-------- Provided material

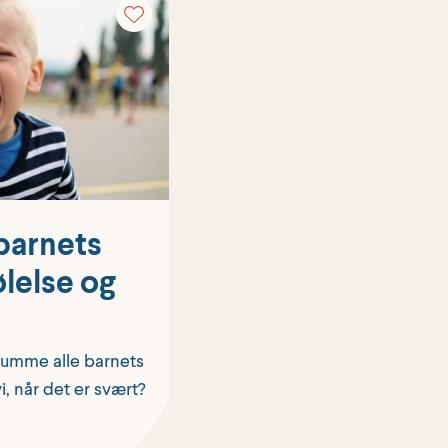
 barnets
ølelse og
rumme alle barnets
i, når det er svært?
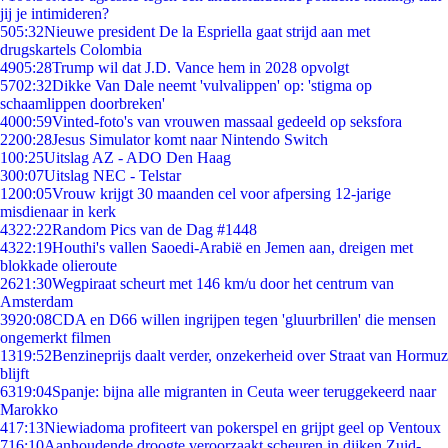
jij je intimideren?
5
05:32
Nieuwe president De la Espriella gaat strijd aan met
drugskartels Colombia
49
05:28
Trump wil dat J.D. Vance hem in 2028 opvolgt
57
02:32
Dikke Van Dale neemt 'vulvalippen' op: 'stigma op
schaamlippen doorbreken'
40
00:59
Vinted-foto's van vrouwen massaal gedeeld op seksfora
22
00:28
Jesus Simulator komt naar Nintendo Switch
1
00:25
Uitslag AZ - ADO Den Haag
3
00:07
Uitslag NEC - Telstar
12
00:05
Vrouw krijgt 30 maanden cel voor afpersing 12-jarige
misdienaar in kerk
43
22:22
Random Pics van de Dag #1448
43
22:19
Houthi's vallen Saoedi-Arabië en Jemen aan, dreigen met
blokkade olieroute
26
21:30
Wegpiraat scheurt met 146 km/u door het centrum van
Amsterdam
39
20:08
CDA en D66 willen ingrijpen tegen 'gluurbrillen' die mensen
ongemerkt filmen
13
19:52
Benzineprijs daalt verder, onzekerheid over Straat van Hormuz
blijft
63
19:04
Spanje: bijna alle migranten in Ceuta weer teruggekeerd naar
Marokko
4
17:13
Niewiadoma profiteert van pokerspel en grijpt geel op Ventoux
7
16:10
Aanhoudende droogte veroorzaakt scheuren in dijken Zuid-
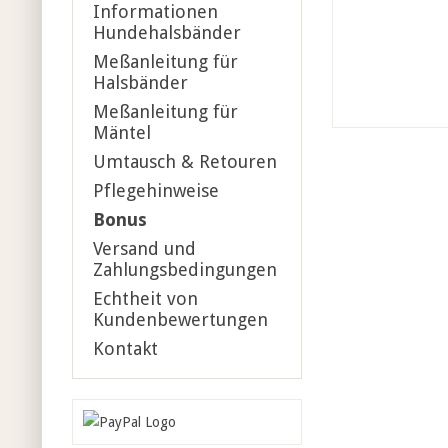
Informationen
Hundehalsbänder
Meßanleitung für
Halsbänder
Meßanleitung für
Mäntel
Umtausch & Retouren
Pflegehinweise
Bonus
Versand und
Zahlungsbedingungen
Echtheit von
Kundenbewertungen
Kontakt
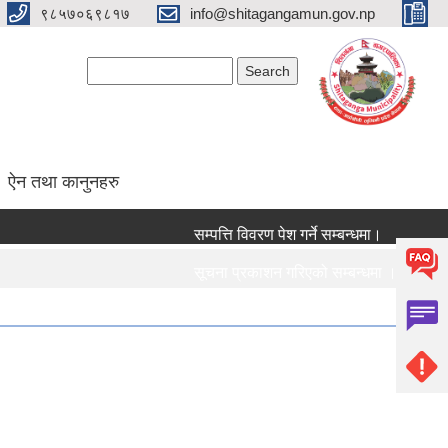
९८५७०६९८१७
info@shitagangamun.gov.np
Search form
Search
ऐन तथा कानुनहरु
सम्पत्ति विवरण पेश गर्ने सम्बन्धमा।
सूचना प्रकाशन गरिएको सम्बन्धमा ।।।
सामाजिक सुरक्षा भत्ता नविकरण सम्बन्धी सूचना 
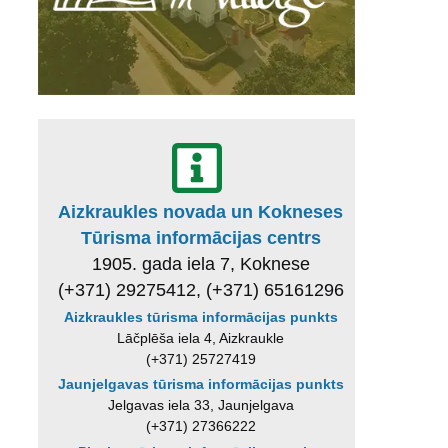
Aizkraukles novada un Kokneses
Tūrisma informācijas centrs
1905. gada iela 7, Koknese
(+371) 29275412, (+371) 65161296
Aizkraukles tūrisma informācijas punkts
Lāčplēša iela 4, Aizkraukle
(+371) 25727419
Jaunjelgavas tūrisma informācijas punkts
Jelgavas iela 33, Jaunjelgava
(+371) 27366222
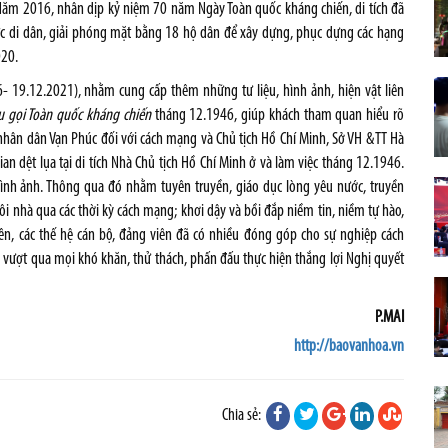
 Năm 2016, nhân dịp kỷ niệm 70 năm Ngày Toàn quốc kháng chiến, di tích đã
hức di dân, giải phóng mặt bằng 18 hộ dân để xây dựng, phục dựng các hạng
020.
 19.12.2021), nhằm cung cấp thêm những tư liệu, hình ảnh, hiện vật liên
u gọi Toàn quốc kháng chiến
tháng 12.1946, giúp khách tham quan hiểu rõ
nhân dân Vạn Phúc đối với cách mạng và Chủ tịch Hồ Chí Minh, Sở VH &TT Hà
an dệt lụa tại di tích Nhà Chủ tịch Hồ Chí Minh ở và làm việc tháng 12.1946.
, hình ảnh. Thông qua đó nhằm tuyên truyền, giáo dục lòng yêu nước, truyền
ngôi nhà qua các thời kỳ cách mạng; khơi dậy và bồi đắp niềm tin, niềm tự hào,
 kiên, các thế hệ cán bộ, đảng viên đã có nhiều đóng góp cho sự nghiệp cách
 vượt qua mọi khó khăn, thử thách, phấn đấu thực hiện thắng lợi Nghị quyết
P.MAI
http://baovanhoa.vn
Chia sẻ:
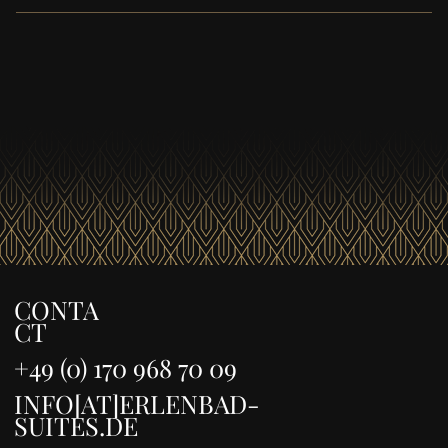
Un service de nettoyage et de blanchisserie est
disponible sur demande moyennant des frais .
CONTA
CT
+49 (0) 170 968 70 09
INFO[AT]ERLENBAD-
SUITES.DE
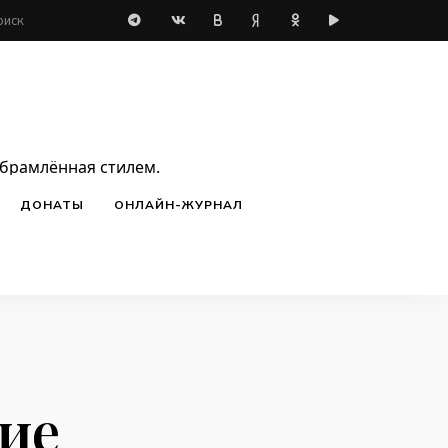
обрамлённая стилем.
ДОНАТЫ
ОНЛАЙН-ЖУРНАЛ
ие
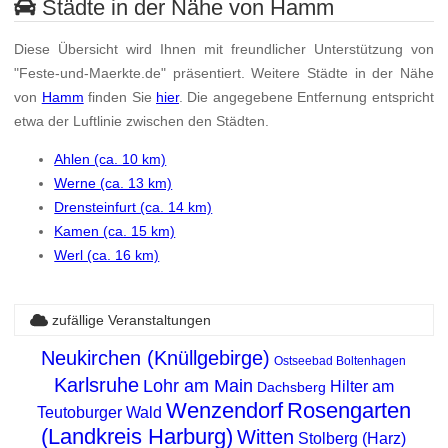
Städte in der Nähe von Hamm
Diese Übersicht wird Ihnen mit freundlicher Unterstützung von
"Feste-und-Maerkte.de" präsentiert. Weitere Städte in der Nähe
von
Hamm
finden Sie
hier
. Die angegebene Entfernung entspricht
etwa der Luftlinie zwischen den Städten.
Ahlen (ca. 10 km)
Werne (ca. 13 km)
Drensteinfurt (ca. 14 km)
Kamen (ca. 15 km)
Werl (ca. 16 km)
zufällige Veranstaltungen
Neukirchen (Knüllgebirge)
Ostseebad Boltenhagen
Karlsruhe
Lohr am Main
Hilter am
Dachsberg
Wenzendorf
Rosengarten
Teutoburger Wald
(Landkreis Harburg)
Witten
Stolberg (Harz)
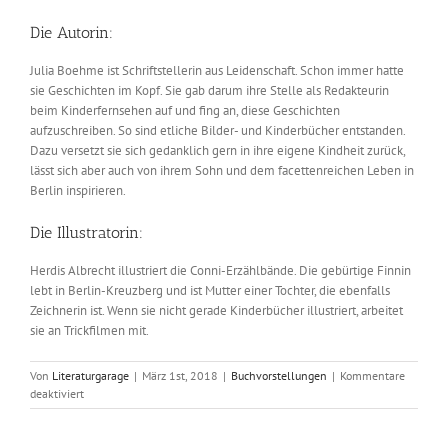
Die Autorin:
Julia Boehme ist Schriftstellerin aus Leidenschaft. Schon immer hatte
sie Geschichten im Kopf. Sie gab darum ihre Stelle als Redakteurin
beim Kinderfernsehen auf und fing an, diese Geschichten
aufzuschreiben. So sind etliche Bilder- und Kinderbücher entstanden.
Dazu versetzt sie sich gedanklich gern in ihre eigene Kindheit zurück,
lässt sich aber auch von ihrem Sohn und dem facettenreichen Leben in
Berlin inspirieren.
Die Illustratorin:
Herdis Albrecht illustriert die Conni-Erzählbände. Die gebürtige Finnin
lebt in Berlin-Kreuzberg und ist Mutter einer Tochter, die ebenfalls
Zeichnerin ist. Wenn sie nicht gerade Kinderbücher illustriert, arbeitet
sie an Trickfilmen mit.
Von
Literaturgarage
|
März 1st, 2018
|
Buchvorstellungen
|
Kommentare
für
deaktiviert
Julia
Boehme:
Conni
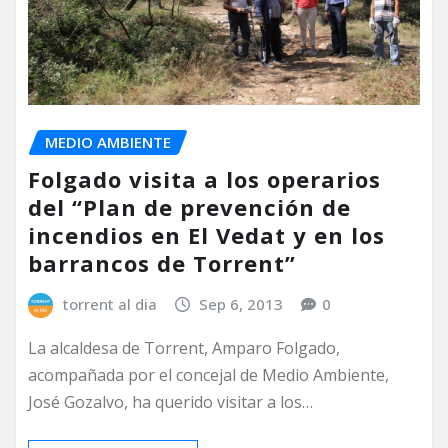
MEDIO AMBIENTE
Folgado visita a los operarios
del “Plan de prevención de
incendios en El Vedat y en los
barrancos de Torrent”
torrent al dia
Sep 6, 2013
0
La alcaldesa de Torrent, Amparo Folgado,
acompañada por el concejal de Medio Ambiente,
José Gozalvo, ha querido visitar a los…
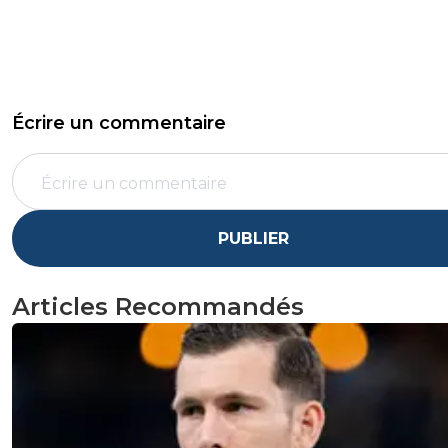
Écrire un commentaire
PUBLIER
Articles Recommandés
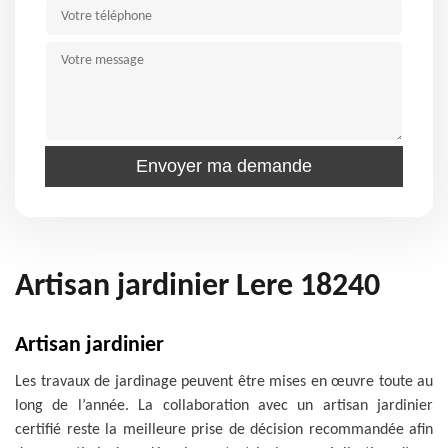
Artisan jardinier Lere 18240
Artisan jardinier
Les travaux de jardinage peuvent être mises en œuvre toute au
long de l’année. La collaboration avec un artisan jardinier
certifié reste la meilleure prise de décision recommandée afin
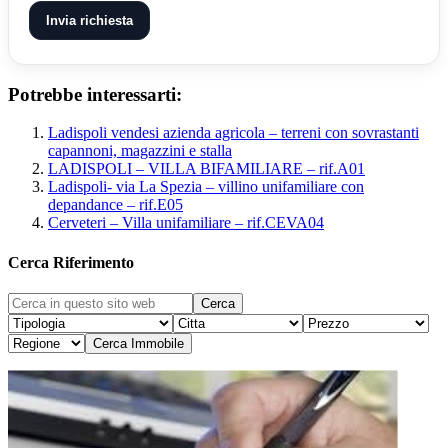
Invia richiesta
Potrebbe interessarti:
Ladispoli vendesi azienda agricola – terreni con sovrastanti
capannoni, magazzini e stalla
LADISPOLI – VILLA BIFAMILIARE – rif.A01
Ladispoli- via La Spezia – villino unifamiliare con
depandance – rif.E05
Cerveteri – Villa unifamiliare – rif.CEVA04
Cerca Riferimento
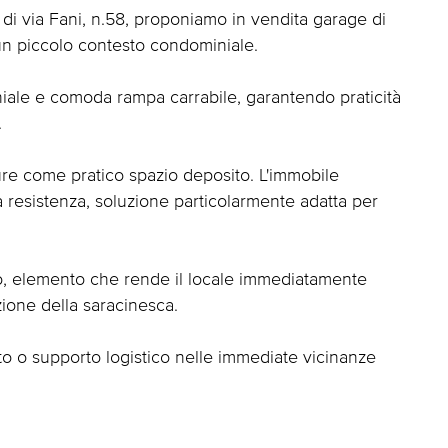
 di via Fani, n.58, proponiamo in vendita garage di
i un piccolo contesto condominiale.
iale e comoda rampa carrabile, garantendo praticità
.
pure come pratico spazio deposito. L'immobile
a resistenza, soluzione particolarmente adatta per
ato, elemento che rende il locale immediatamente
azione della saracinesca.
to o supporto logistico nelle immediate vicinanze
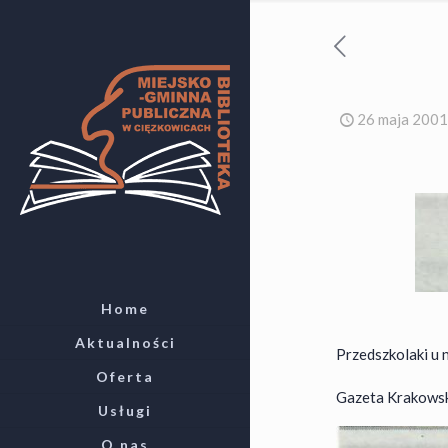
26 maja 2001
Home
Aktualności
Przedszkolaki u 
Oferta
Gazeta Krakowska 
Usługi
O nas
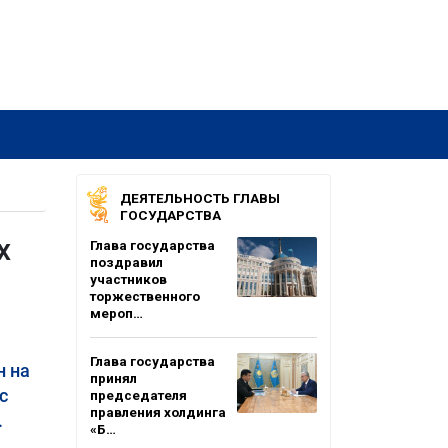
ДЕЯТЕЛЬНОСТЬ ГЛАВЫ
ГОСУДАРСТВА
х
Глава государства
поздравил
участников
торжественного
мероп…
Глава государства
н на
принял
с
председателя
правления холдинга
.
«Б…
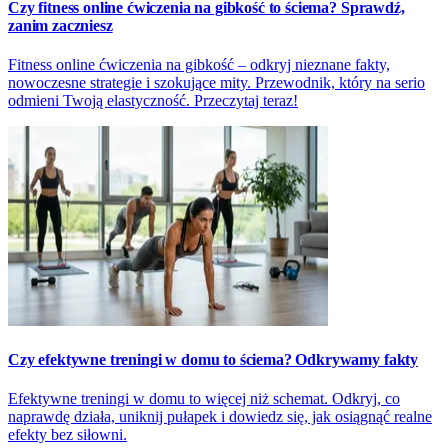
Czy fitness online ćwiczenia na gibkość to ściema? Sprawdź,
zanim zaczniesz
Fitness online ćwiczenia na gibkość – odkryj nieznane fakty,
nowoczesne strategie i szokujące mity. Przewodnik, który na serio
odmieni Twoją elastyczność. Przeczytaj teraz!
Czy efektywne treningi w domu to ściema? Odkrywamy fakty
Efektywne treningi w domu to więcej niż schemat. Odkryj, co
naprawdę działa, uniknij pułapek i dowiedz się, jak osiągnąć realne
efekty bez siłowni.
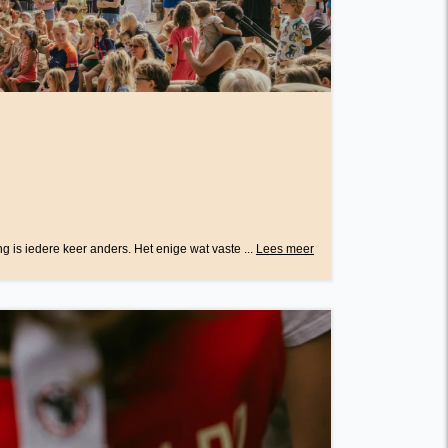
ng is iedere keer anders. Het enige wat vaste ...
Lees meer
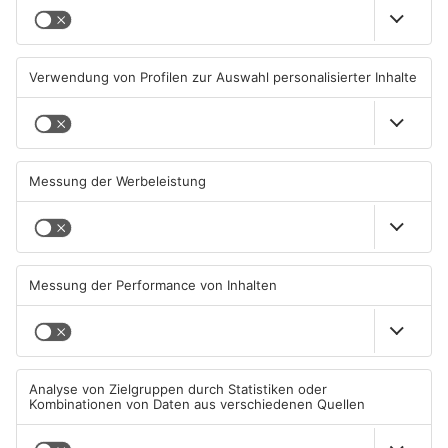
Ausstellung in Bruchköbel
Wohnhausbrand in Maintal:
zum Thema "Wasser im
Zwei Menschen verletzt
Klimawandel"
07.08.2026, 05:00 UHR IN MAIN-
06.08.2026, 15:42 UHR IN MAIN-
KINZIG-KREIS
KINZIG-KREIS
Gute Nachrichten für Pendler
Wächtersbacher
im Main-Kinzig-Kreis und in
Schwimmbad bleibt heute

----------------

* _What the task requires_: If a line in the material above contains "informācijas", show that line.

* _Result_:
Tūrisma informācijas centrs
Aizkraukles tūrisma informācijas punkts
Jaunjelgavas tūrisma informācijas punkts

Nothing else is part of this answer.